>>>>
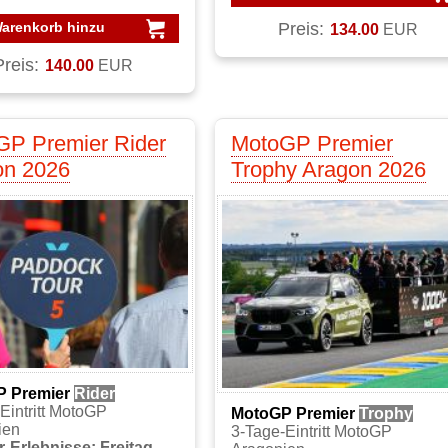
arenkorb hinzu
Preis:
134.00
EUR
Preis:
140.00
EUR
GP Premier Rider
MotoGP Premier
on 2026
Trophy Aragon 2026
P Premier
Rider
Eintritt MotoGP
MotoGP Premier
Trophy
ien
3-Tage-Eintritt MotoGP
-Erlebnisse: Freitag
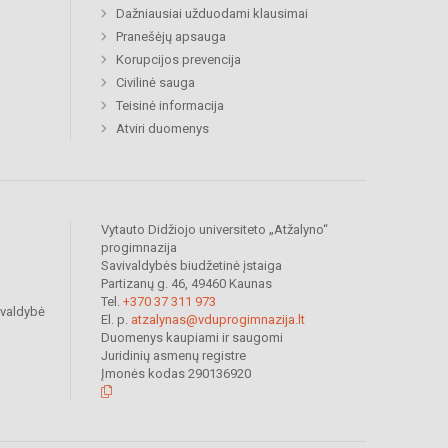
Dažniausiai užduodami klausimai
Pranešėjų apsauga
Korupcijos prevencija
Civilinė sauga
Teisinė informacija
Atviri duomenys
Vytauto Didžiojo universiteto „Atžalyno“
progimnazija
Savivaldybės biudžetinė įstaiga
Partizanų g. 46, 49460 Kaunas
Tel.
+370 37 311 973
ivaldybė
El. p.
atzalynas@vduprogimnazija.lt
Duomenys kaupiami ir saugomi
Juridinių asmenų registre
Įmonės kodas 290136920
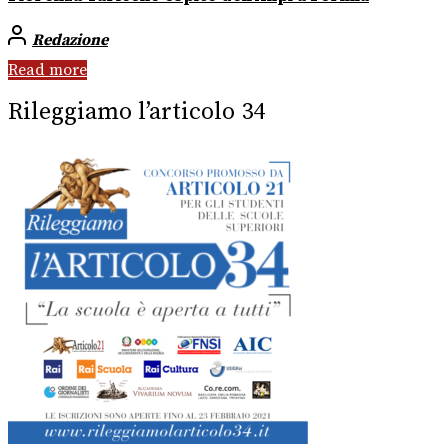
Redazione
Read more
Rileggiamo l’articolo 34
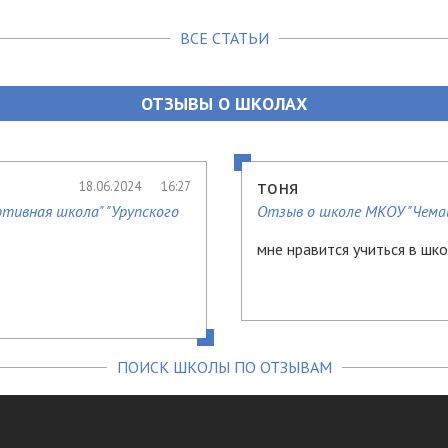
ВСЕ СТАТЬИ
ОТЗЫВЫ О ШКОЛАХ
тоня
18.06.2024
16:27
тивная школа" "Урупского
Отзыв о школе МКОУ "Чема
мне нравится учиться в шк
ПОИСК ШКОЛЫ ПО ОТЗЫВАМ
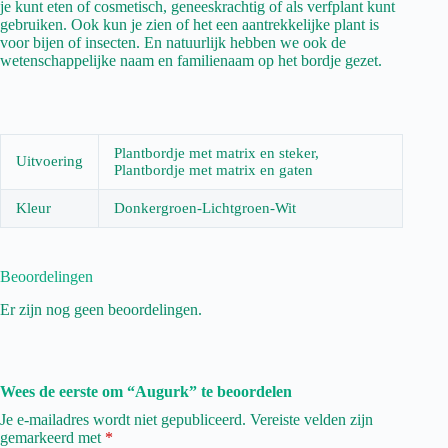
je kunt eten of cosmetisch, geneeskrachtig of als verfplant kunt
gebruiken. Ook kun je zien of het een aantrekkelijke plant is
voor bijen of insecten. En natuurlijk hebben we ook de
wetenschappelijke naam en familienaam op het bordje gezet.
Plantbordje met matrix en steker,
Uitvoering
Plantbordje met matrix en gaten
Kleur
Donkergroen-Lichtgroen-Wit
Beoordelingen
Er zijn nog geen beoordelingen.
Wees de eerste om “Augurk” te beoordelen
Je e-mailadres wordt niet gepubliceerd.
Vereiste velden zijn
gemarkeerd met
*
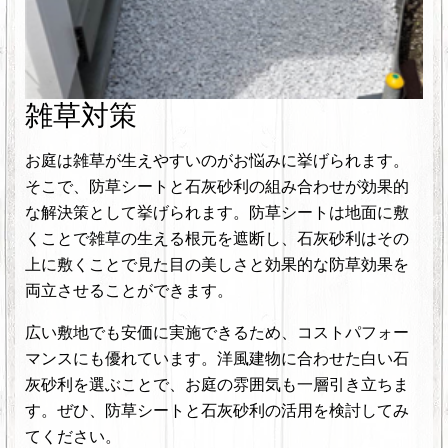
雑草対策
お庭は雑草が生えやすいのがお悩みに挙げられます。
そこで、防草シートと石灰砂利の組み合わせが効果的
な解決策として挙げられます。防草シートは地面に敷
くことで雑草の生える根元を遮断し、石灰砂利はその
上に敷くことで見た目の美しさと効果的な防草効果を
両立させることができます。
広い敷地でも安価に実施できるため、コストパフォー
マンスにも優れています。洋風建物に合わせた白い石
灰砂利を選ぶことで、お庭の雰囲気も一層引き立ちま
す。ぜひ、防草シートと石灰砂利の活用を検討してみ
てください。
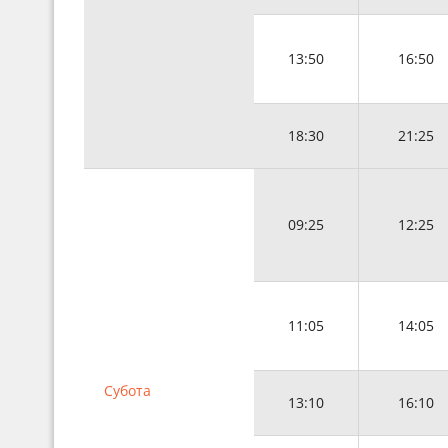
13:50
16:50
18:30
21:25
09:25
12:25
11:05
14:05
Субота
13:10
16:10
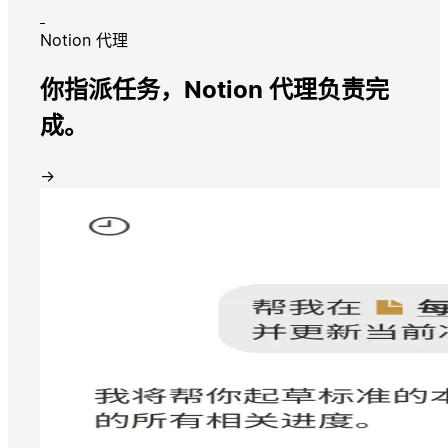
Notion 代理
你指派任务，Notion 代理负责完
成。
→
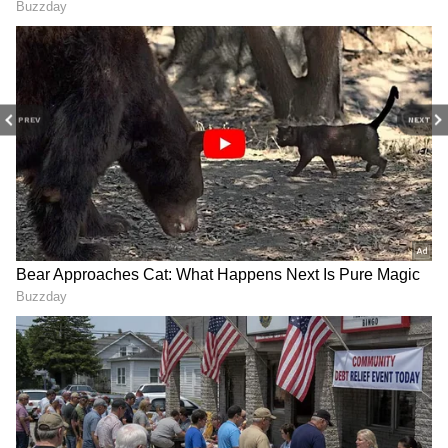
ஒதுக்கும் சூப்பர் திட்டம் இது!
PREV
NEXT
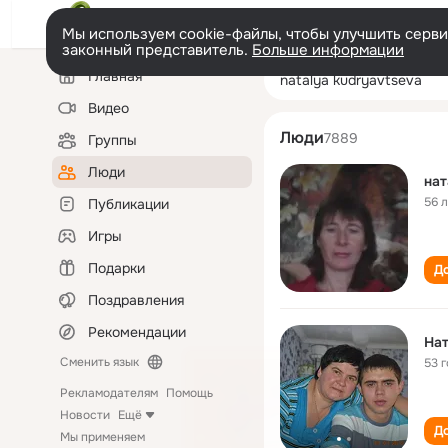
Мы используем cookie-файлы, чтобы улучшить сервис
законный представитель.
Больше информации
Левая
Поиск
Главная
natalya kudryav
колонка
по
людям
Видео
Люди
7889
Группы
Люди
нат
56 
Публикации
Игры
Подарки
До
Поздравления
Рекомендации
Нат
Сменить язык
53 
Рекламодателям
Помощь
Новости
Ещё
До
Мы применяем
<<<<
◆ What you need to do ◆
The records are to be retyped in full and exactly, with no image carried over.

◆ Written solution ◆
arenkorb hinzu
Preis:
134.00
EUR
Preis:
140.00
EUR
GP Premier Rider
MotoGP Premier
on 2026
Trophy Aragon 2026
P Premier
Rider
Eintritt MotoGP
MotoGP Premier
Trophy
ien
3-Tage-Eintritt MotoGP
-Erlebnisse: Freitag
Dažniausiai užduodami klausimai
Pranešėjų apsauga
Korupcijos prevencija
Civilinė sauga
Teisinė informacija
Atviri duomenys
Vytauto Didžiojo universiteto „Atžalyno“
progimnazija
Savivaldybės biudžetinė įstaiga
Partizanų g. 46, 49460 Kaunas
Tel.
+370 37 311 973
ivaldybė
El. p.
atzalynas@vduprogimnazija.lt
Duomenys kaupiami ir saugomi
Juridinių asmenų registre
Įmonės kodas 290136920
Redazione
Read more
Rileggiamo l’articolo 34
ВСЕ СТАТЬИ
ОТЗЫВЫ О ШКОЛАХ
тоня
18.06.2024
16:27
тивная школа" "Урупского
Отзыв о школе МКОУ "Чема
мне нравится учиться в шк
ПОИСК ШКОЛЫ ПО ОТЗЫВАМ
je kunt eten of cosmetisch, geneeskrachtig of als verfplant kunt
gebruiken. Ook kun je zien of het een aantrekkelijke plant is
voor bijen of insecten. En natuurlijk hebben we ook de
wetenschappelijke naam en familienaam op het bordje gezet.
Plantbordje met matrix en steker,
Uitvoering
Plantbordje met matrix en gaten
Kleur
Donkergroen-Lichtgroen-Wit
Beoordelingen
Er zijn nog geen beoordelingen.
Wees de eerste om “Augurk” te beoordelen
Je e-mailadres wordt niet gepubliceerd.
Vereiste velden zijn
gemarkeerd met
*
雑草対策
お庭は雑草が生えやすいのがお悩みに挙げられます。
そこで、防草シートと石灰砂利の組み合わせが効果的
な解決策として挙げられます。防草シートは地面に敷
くことで雑草の生える根元を遮断し、石灰砂利はその
上に敷くことで見た目の美しさと効果的な防草効果を
両立させることができます。
広い敷地でも安価に実施できるため、コストパフォー
マンスにも優れています。洋風建物に合わせた白い石
灰砂利を選ぶことで、お庭の雰囲気も一層引き立ちま
す。ぜひ、防草シートと石灰砂利の活用を検討してみ
てください。
13:50
16:50
18:30
21:25
09:25
12:25
11:05
14:05
Субота
13:10
16:10
Notion 代理
你指派任务，Notion 代理负责完
成。
→
ஒதுக்கும் சூப்பர் திட்டம் இது!
PREV
NEXT
Мы используем cookie-файлы, чтобы улучшить сервис
законный представитель.
Больше информации
Левая
Поиск
Главная
natalya kudryav
колонка
по
людям
Видео
Люди
7889
Группы
Люди
нат
56 
Публикации
Игры
Подарки
До
Поздравления
Рекомендации
Нат
Сменить язык
53 
Рекламодателям
Помощь
Новости
Ещё
До
Мы применяем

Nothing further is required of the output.